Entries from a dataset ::

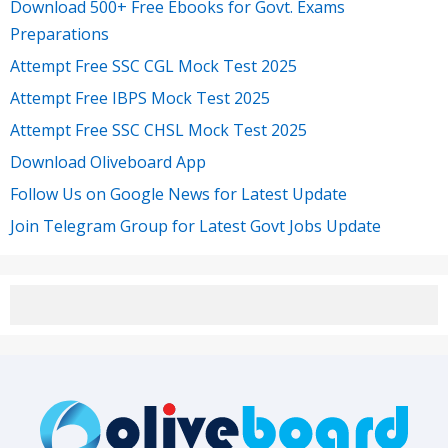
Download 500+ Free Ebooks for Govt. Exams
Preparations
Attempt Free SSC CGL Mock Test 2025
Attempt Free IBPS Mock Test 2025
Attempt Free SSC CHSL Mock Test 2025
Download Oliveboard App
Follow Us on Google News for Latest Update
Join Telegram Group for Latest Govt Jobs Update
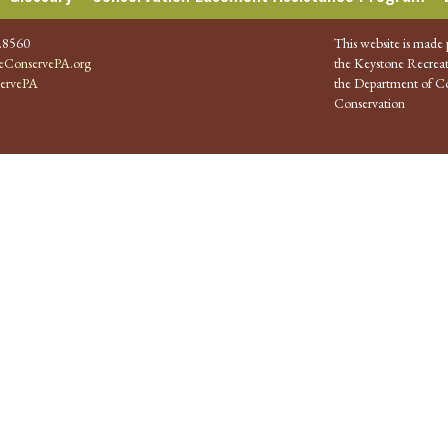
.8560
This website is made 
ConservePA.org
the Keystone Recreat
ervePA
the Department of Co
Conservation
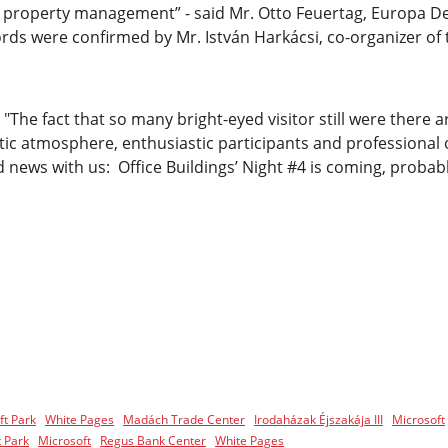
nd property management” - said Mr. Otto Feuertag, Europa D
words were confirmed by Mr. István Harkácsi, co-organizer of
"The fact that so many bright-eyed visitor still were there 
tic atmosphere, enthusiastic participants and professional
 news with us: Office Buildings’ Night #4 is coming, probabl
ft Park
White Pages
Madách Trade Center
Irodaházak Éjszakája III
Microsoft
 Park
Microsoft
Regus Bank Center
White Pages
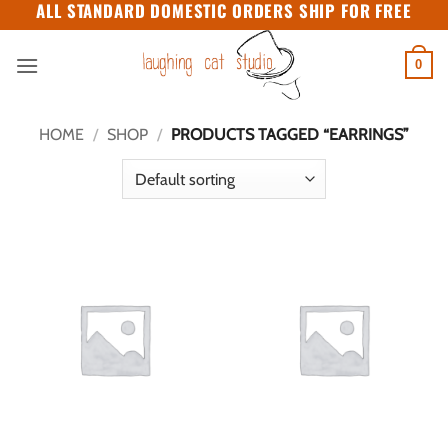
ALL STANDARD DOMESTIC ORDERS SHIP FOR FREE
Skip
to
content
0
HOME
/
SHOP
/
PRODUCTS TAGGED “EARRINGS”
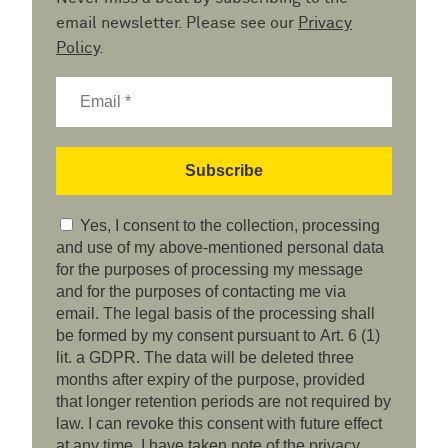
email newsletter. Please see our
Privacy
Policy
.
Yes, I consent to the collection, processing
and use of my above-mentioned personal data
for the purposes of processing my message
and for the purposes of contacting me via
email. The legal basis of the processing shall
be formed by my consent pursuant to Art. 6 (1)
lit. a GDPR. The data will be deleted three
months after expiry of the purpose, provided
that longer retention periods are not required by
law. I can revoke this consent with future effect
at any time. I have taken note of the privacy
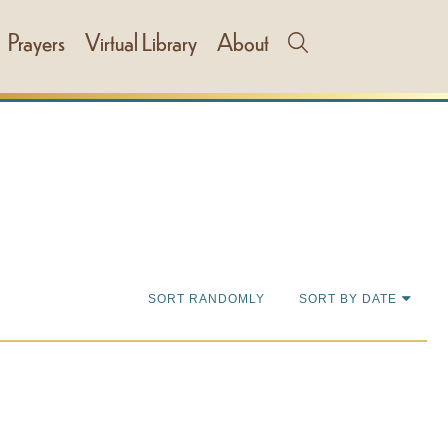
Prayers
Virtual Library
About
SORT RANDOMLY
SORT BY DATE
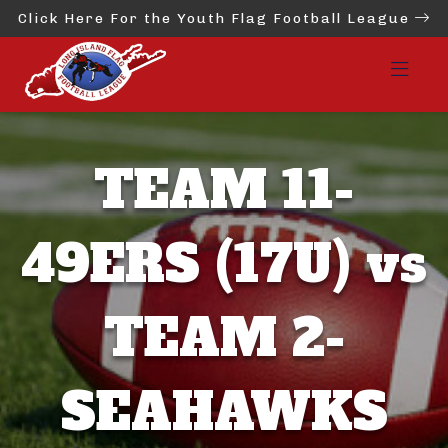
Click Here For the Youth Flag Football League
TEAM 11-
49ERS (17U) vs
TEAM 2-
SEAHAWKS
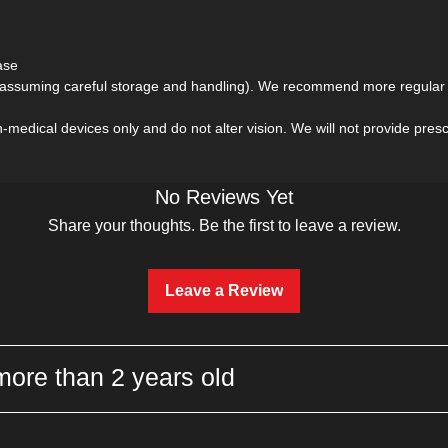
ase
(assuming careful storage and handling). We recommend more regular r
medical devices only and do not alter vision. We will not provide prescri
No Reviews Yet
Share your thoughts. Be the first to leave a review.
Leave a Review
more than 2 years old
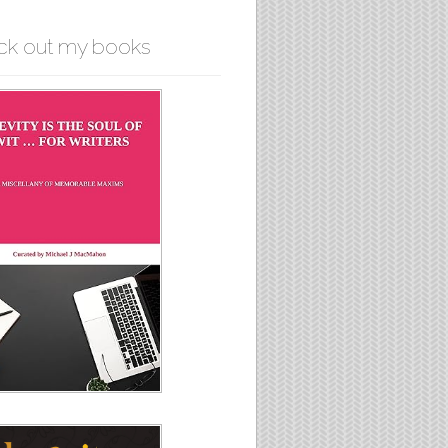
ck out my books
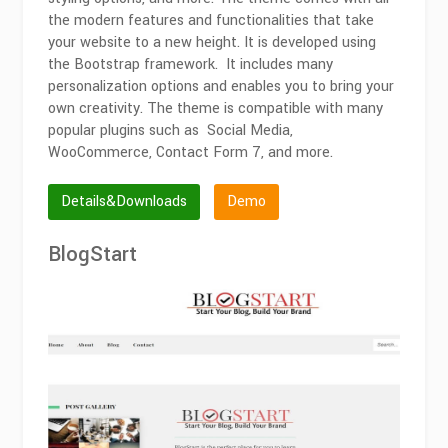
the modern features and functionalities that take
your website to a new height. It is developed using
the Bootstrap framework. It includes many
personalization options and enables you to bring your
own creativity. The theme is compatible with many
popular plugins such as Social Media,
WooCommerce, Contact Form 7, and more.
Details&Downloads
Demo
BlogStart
...
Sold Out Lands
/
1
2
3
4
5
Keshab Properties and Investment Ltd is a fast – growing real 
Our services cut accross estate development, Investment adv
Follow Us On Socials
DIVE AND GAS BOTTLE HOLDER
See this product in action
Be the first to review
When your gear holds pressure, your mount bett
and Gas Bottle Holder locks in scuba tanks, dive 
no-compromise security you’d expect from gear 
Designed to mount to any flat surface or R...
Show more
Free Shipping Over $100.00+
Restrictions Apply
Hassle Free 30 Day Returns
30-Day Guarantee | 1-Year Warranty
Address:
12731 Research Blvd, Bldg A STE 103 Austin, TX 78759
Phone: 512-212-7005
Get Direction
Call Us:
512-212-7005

Work request ::
Reproduce verbatim the stretch of lines from the one containing "Download 500+ Free Ebooks for Govt. Exams" through the one containing "Conservation", including both of those lines. Omit the pictures from your reproduction.

Written solution ::
Download 500+ Free Ebooks for Govt. Exams
Preparations
Attempt Free SSC CGL Mock Test 2025
Attempt Free IBPS Mock Test 2025
Attempt Free SSC CHSL Mock Test 2025
Download Oliveboard App
Follow Us on Google News for Latest Update
Join Telegram Group for Latest Govt Jobs Update
.8560
This website is made 
ConservePA.org
the Keystone Recreat
ervePA
the Department of Co
Conservation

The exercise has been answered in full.